Requirement:
Write out each of the rows below word for word, leaving out the pictures.

— BEGIN Source records —

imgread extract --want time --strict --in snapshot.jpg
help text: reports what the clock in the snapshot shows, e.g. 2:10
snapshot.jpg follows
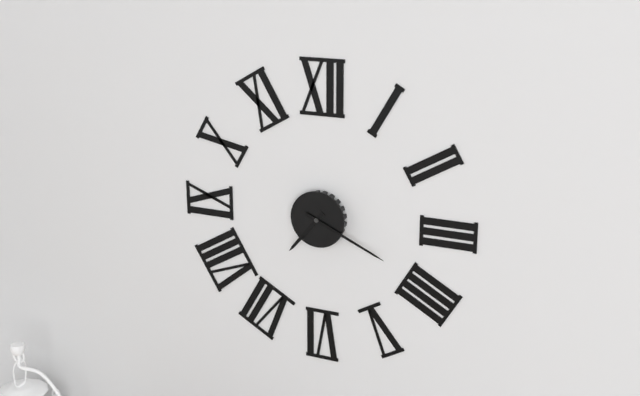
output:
7:19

— END Source records —

Answer for this exercise:
imgread extract --want time --strict --in snapshot.jpg
help text: reports what the clock in the snapshot shows, e.g. 2:10
snapshot.jpg follows
output:
7:19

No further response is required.